Accès au crédit agricole : Un parcours de combattants pour les femmes au Burkina

« Faciliter l’accès au crédit agricole pour l’autonomisation des femmes au Burkina Faso ». C’est sous ce thème qu’un groupe de chercheurs, sous la conduite du Dr Yaya Ky, enseignant-chercheur à l’Université Thomas Sankara (UTS), a mené des réflexions pour trouver des solutions aux contraintes d’accès au crédit agricole des femmes. Il s’agit du Dr Al-mouksit Akim de l’Université Mohammed VI Polytechnique (Maroc), Dr Modeste Dayé du CARDES, un centre de recherche privé au Burkina Faso, Dr Habi Ky de l’Université de Ouahigouya, Fatimata Clarisse Ouattara et Diane Larissa Yili du ministère de l’Agriculture. Ce projet d’étude a été financé par un réseau international de chercheurs dénommé Politique économique et partenariat (PEP).

Dr Yaya Ky, enseignant-chercheur à l’Université Thomas Sankara (UTS)
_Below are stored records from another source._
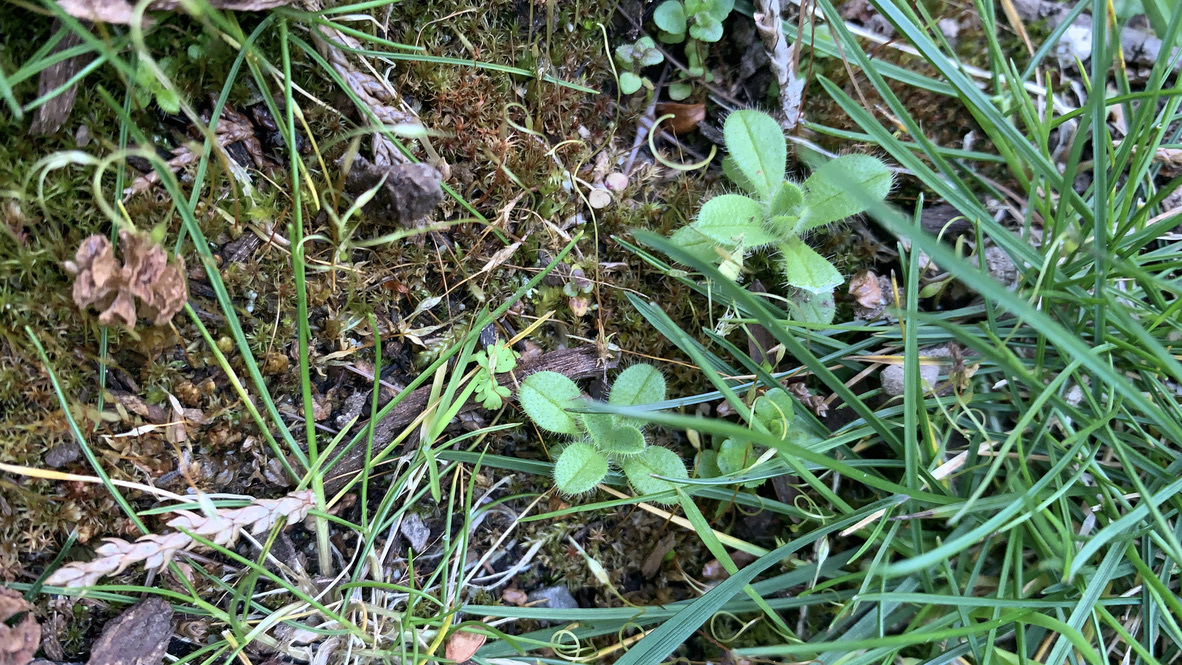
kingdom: Plantae
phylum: Tracheophyta
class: Magnoliopsida
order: Caryophyllales
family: Caryophyllaceae
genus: Cerastium
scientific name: Cerastium glomeratum
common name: Sticky chickweed
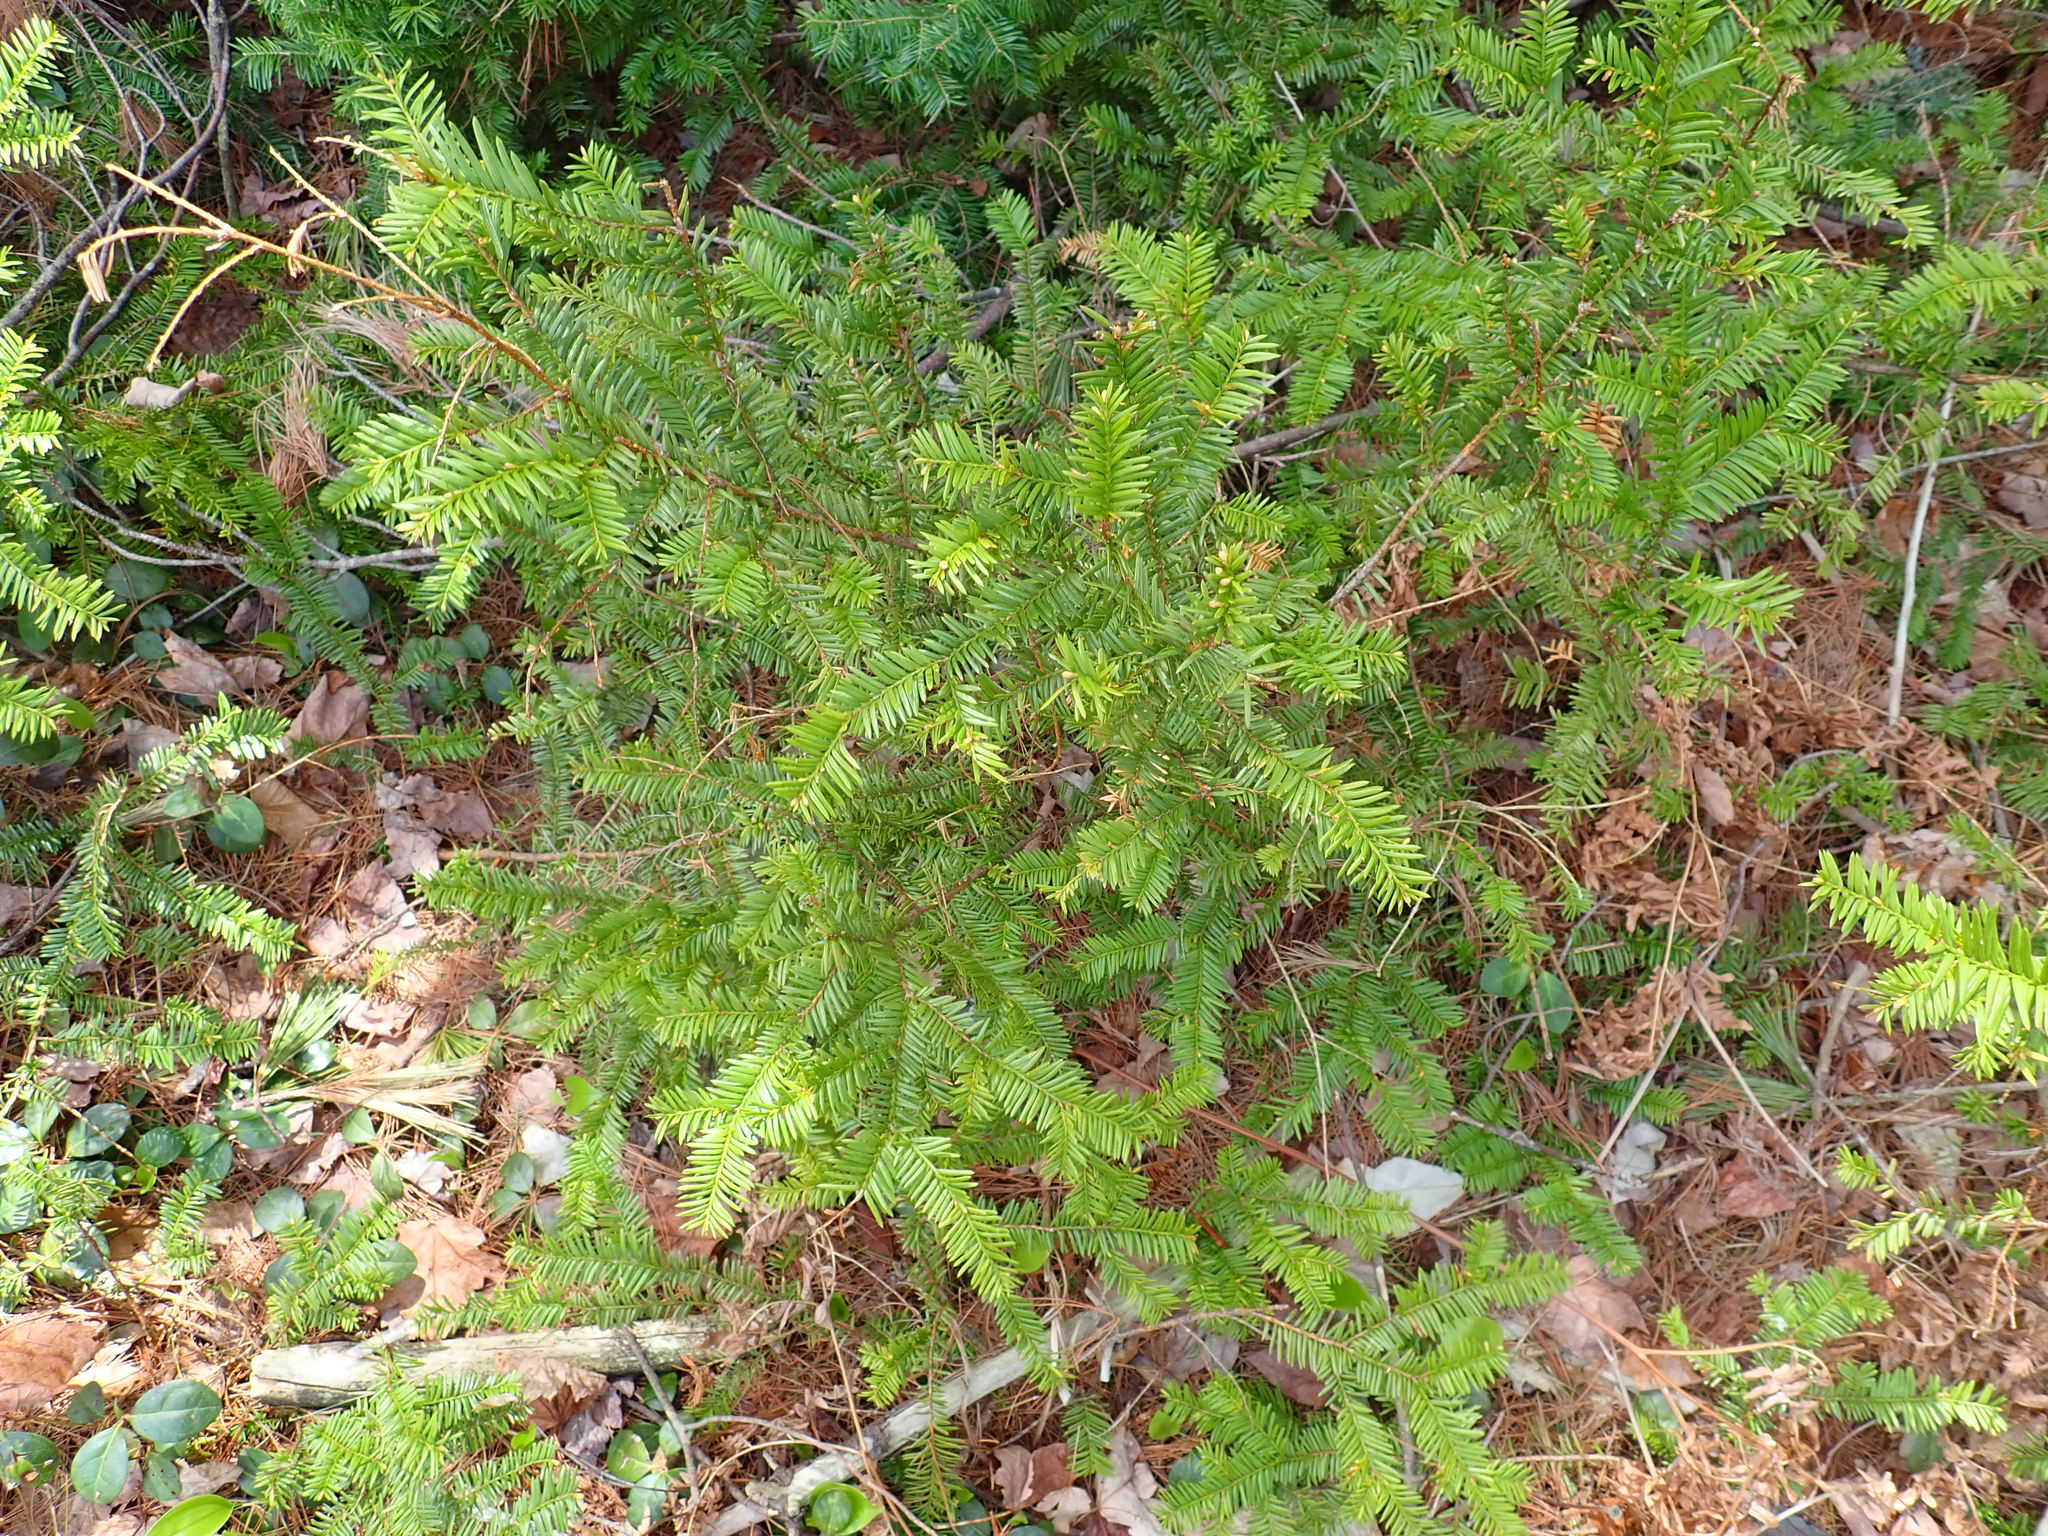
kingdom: Plantae
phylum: Tracheophyta
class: Pinopsida
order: Pinales
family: Taxaceae
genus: Taxus
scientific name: Taxus canadensis
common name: American yew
Au Burkina Faso, l’on constate une répartition inégale des ressources entre les travailleurs. Que ce soit ceux du privé comme du public, ceux du secteur formel ou du secteur informel. Cette iniquité cause des dommages considérables surtout aux acteurs du monde rural. En effet, les agriculteurs rencontrent des difficultés pour obtenir des crédits afin de mener à bien leurs activités. La difficulté est encore plus criarde lorsqu’il s’agit des femmes, c’est tout un parcours de combattants. Selon l’Institut national des statistiques et de la démographie (INSD), en 2014, plus de 93 % des femmes burkinabè travaillaient dans le secteur agricole, mais seulement 5 % avaient accès au crédit. Ce qui limite leur productivité. Une situation qui n’est pas favorable au développement socioéconomique du pays des Hommes intègres quant on sait que les femmes plus de la moitié de la population.

Cette étude a permis de faire une analyse des questions d’accès au crédit afin de mesurer leur impact sur le bien-être et la productivité des ménages agricoles, en fonction des différents niveaux de contrainte de crédit. Selon Dr Yaya Ky, la contrainte de crédit se mesure par un indice à trois niveaux. Il s’agit des personnes pouvant demander le crédit et l’obtenir (catégorie peu contraint), des personnes pouvant demander le crédit sans l’obtenir (catégorie moyennement contraint) et des personnes ne pouvant pas demander le crédit (catégorie très contraint). Pour l’enseignant-chercheur, les résultats démontrent que c’est en favorisant  l’accès au crédit pour les femmes agricoles de la 2e catégorie (moyennement contraint) que l’on maximise l’impact du financement sur le bien-être des ménages bénéficiaires et la productivité agricole. « L’accès au crédit permet d’acheter des intrants de qualité, d’augmenter la superficie de production et de payer des ouvriers » a-t-il ajouté. Cependant, précise-t-il, ce résultat est conditionnel à ce que les dynamiques internes du ménage ne contreviennent pas à l’utilisation du financement par la femme.

En effet, les femmes sont confrontées à plusieurs obstacles dans leur demande de crédit. Il s’agit notamment de la garantie et de l’accord du conjoint. Aussi, il y a la gestion même du crédit qui peut poser problème. L’autre aspect de l’étude a permis de faire une évaluation des options politiques pour les décideurs afin de trouver des solutions à ces contraintes  d’accès au crédit pour les femmes.

L’étude a évalué 4 options de politiques mais recommande la troisième. La première option est le statut quo, c’est-à-dire le maintien des programmes actuels, sans modifications. La deuxième est l’éducation financière des deux conjoints par la formation  et la sensibilisation à l’accès au crédit. La troisième consiste à la mise en place d’un fonds de garantie de crédits agricoles avec un « quota genre » de 60% au profit des femmes, combinée à une éducation financière (l’option recommandée). La dernière, quant à elle, est la mise en place de l’assurance agricole avec un quota genre de 60% et une éducation financière pour limiter les risques agricoles.